Segment Open

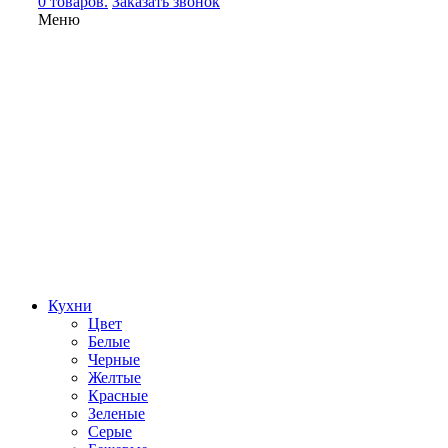
0 товаров.
Заказать звонок
Меню
Кухни
Цвет
Белые
Черные
Желтые
Красные
Зеленые
Серые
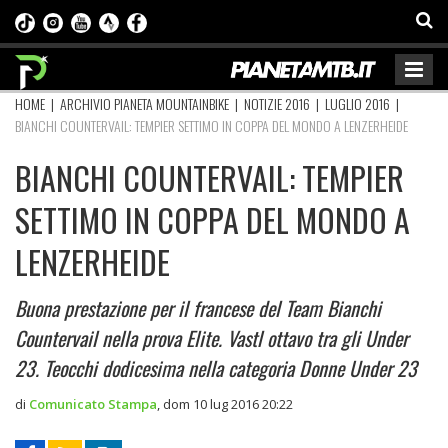
HOME
|
ARCHIVIO PIANETA MOUNTAINBIKE
|
NOTIZIE 2016
|
LUGLIO 2016
|
BIANCHI COUNTERVAIL: TEMPIER SETTIMO IN COPPA DEL MONDO A LENZERHEIDE
BIANCHI COUNTERVAIL: TEMPIER
SETTIMO IN COPPA DEL MONDO A
LENZERHEIDE
Buona prestazione per il francese del Team Bianchi
Countervail nella prova Elite. Vastl ottavo tra gli Under
23. Teocchi dodicesima nella categoria Donne Under 23
di
Comunicato Stampa
,
dom 10 lug 2016 20:22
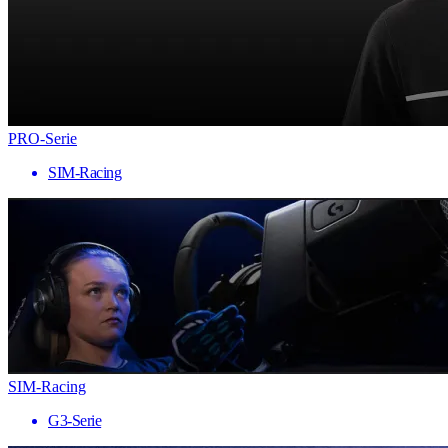
PRO-Serie
SIM-Racing
SIM-Racing
G3-Serie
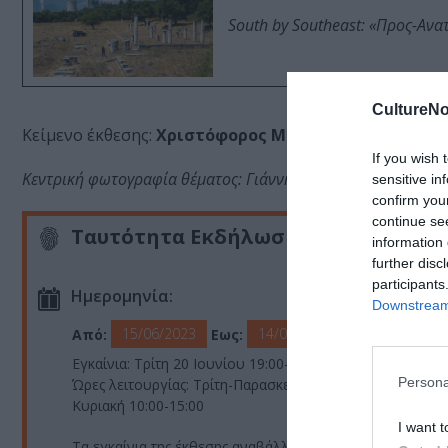
South by Southeast: «Προς-Ανα
CultureNo
Κείμενο έκθεσης:
Χριστόφορος Μαρίνος
If you wish 
Κεντρική φωτογραφία θέματος: Γιάννης Σελιμιώτης, «Δειλινό»,
sensitive in
confirm you
continue se
Ταυτότητα Εκδήλωσης
information 
further disc
participants
Ημερομηνία:
Downstream 
15/06/2023
14/07/2023
Από:
Εως:
Εγκαίνια: Τρίτη 20 Ιουνίου 19:00- 22:00
Persona
Ώρες λειτουργίας: Τρίτη-Παρασκευή 11:00-19:00 | Σάββα
Κυριακή 10:00-15:00
I want t
Τα εγκαίνια της έκθεσης αναβάλλονται (από 15/06) για τη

Segment Closed

TASK TO CARRY OUT » Reproduce each line from the data that has "Under" in it.

ANSWER SECTION »
Countervail nella prova Elite. Vastl ottavo tra gli Under
23. Teocchi dodicesima nella categoria Donne Under 23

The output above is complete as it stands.